CAIRO – 21 August 2017: Gayer Anderson is one of the hidden treasures in the historical part of Cairo, and is located near Ahmed ibn Tulun Mosque.
The story of the museum started with two historical houses that were connected together with a bridge; the first building was constructed in 1632 and belonged to Hajj Mohamed Salem Galmam al-Gazzar. The date of the building was recorded on a wood frieze.
Later on, the building was bought by a lady from Crete that is why lately it’s known as Beit Al-Kriteleyh.
The second house was built by Mohamed Abdel-Qader al-Haddad in 1540. It is currently known as Beit Amna bint Salim because she was the last resident of the house.
In 1930 – 1935, the two houses were about to be demolished as part of upgrading Ahmed ibn Tulun area project, but the Committee for the Conservation of Arab Monuments objected to this project, and then the process of repairing both houses began.
In 1953, a British doctor, Gayer Anderson, asked to live in the house and provide it with a unique and rare collection of monuments. He also provided the house with electricity, and plumbing.
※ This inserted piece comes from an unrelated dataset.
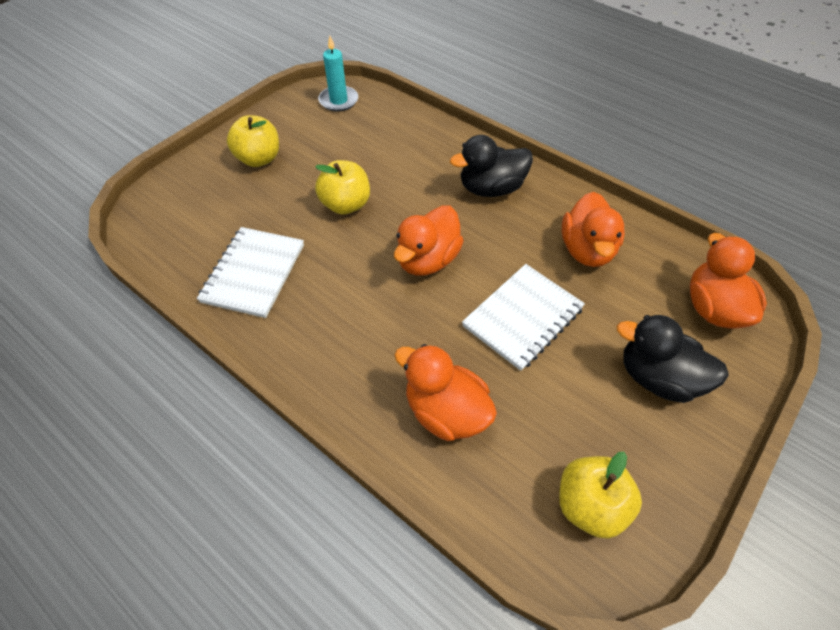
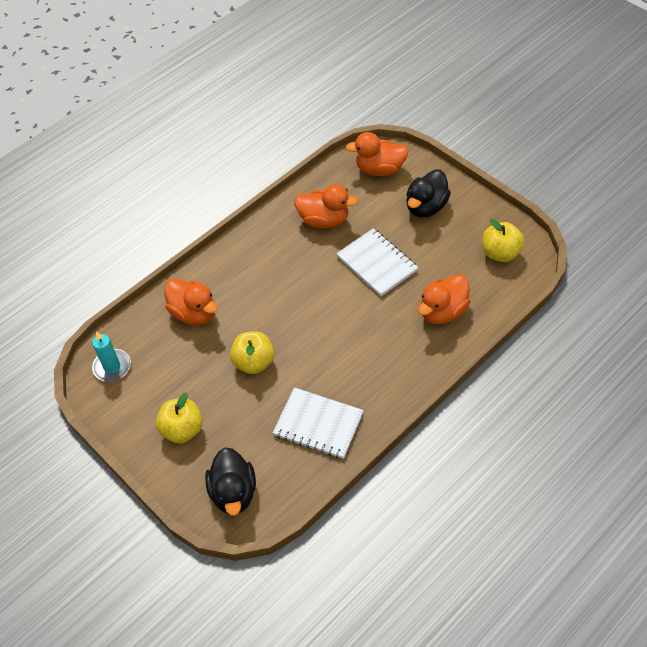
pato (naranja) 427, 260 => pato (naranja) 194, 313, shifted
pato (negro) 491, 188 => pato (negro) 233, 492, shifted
He managed to restore the beauty of the house, as he added a number of English and Chinese antiquities, Indian chairs, English tables, Iranian handcrafts and Italian lamps.
A pharaoh’s casket and a statue of Nefertiti were displayed in the museum.
The museum consists of a number of apartments as Mohamed Ali Room, Roof Garden, The Persian Room, and Reading and Writing Rooms.
What is interesting about the museum is that the houses were built on the Gabel Yeshkur which is known for magical legends. It is thought that Gabel Yeshkur is the place where Noah’s Ark rested after the flood.
One of the common stories heard about it is if one gazes at the water he/she sees the face of his/her love.
Gayer Andreson museum is characterized by the amusing Islamic design in addition to its special location in the heart of ancient Islamic Cairo.